French songwriter Gilles Thibault, who wrote the song that was the basis for the international smash "My Way," died Aug. 2 of unknown causes at his home in a Paris suburb, according to Agence France-Presse; he was 72.
In 1967, Thibault wrote "Comme D'Habitude" (As Usual) with Jacques Revaux and vocalist Claude Francois. The following year, American singer and composer Paul Anka adapted "Comme D'Habitude" for legendary crooner Frank Sinatra. Anka gave the tune English lyrics and called it "My Way."
Sinatra recorded the song in 1968 in Los Angeles. His version made #27 on the Billboard Hot 100, but, more significantly, it became Ol' Blue Eyes' signature song, one that became a highlight of his concert appearances and became associated with him worldwide. Its English lyrics of successful defiance captured Sinatra's life and career perfectly. In the UK, Sinatra's version of "My Way" (RealAudio excerpt) remained in the top 50 for 122 weeks.
Elvis Presley also charted with "My Way." His version hit #22 on the Billboard Hot 100 in 1977. Hundreds of other artists in a wide array of genres recorded the song. Popular versions included those by jazz/R&B singer Nina Simone and the Sex Pistols' Sid Vicious, who cut it irreverently (RealAudio excerpt).
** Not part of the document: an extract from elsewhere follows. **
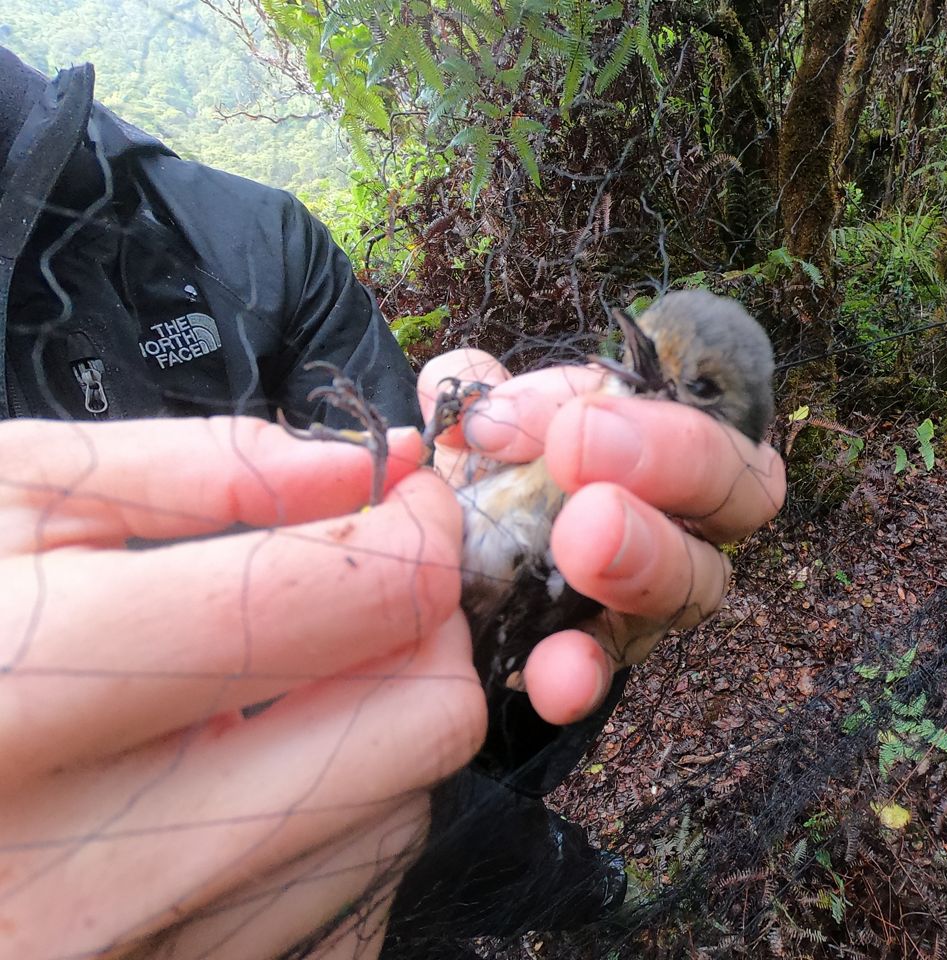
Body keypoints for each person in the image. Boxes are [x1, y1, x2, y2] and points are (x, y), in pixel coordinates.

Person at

Last year, French musical society SACEM listed "Comme D'Habitude" as the French composition that has collected the most royalties from international performance and sales.
Thibault, born Sept. 21, 1927, began his musical career by playing trumpet in clubs on Paris' famed Left Bank. In the '50s, Thibault joined jazz bands featuring artists such as Sidney Bechet. Around this time, he began writing songs for French performers including Michel Sardou, Sylvie Vartan and rock musician Johnny Hallyday.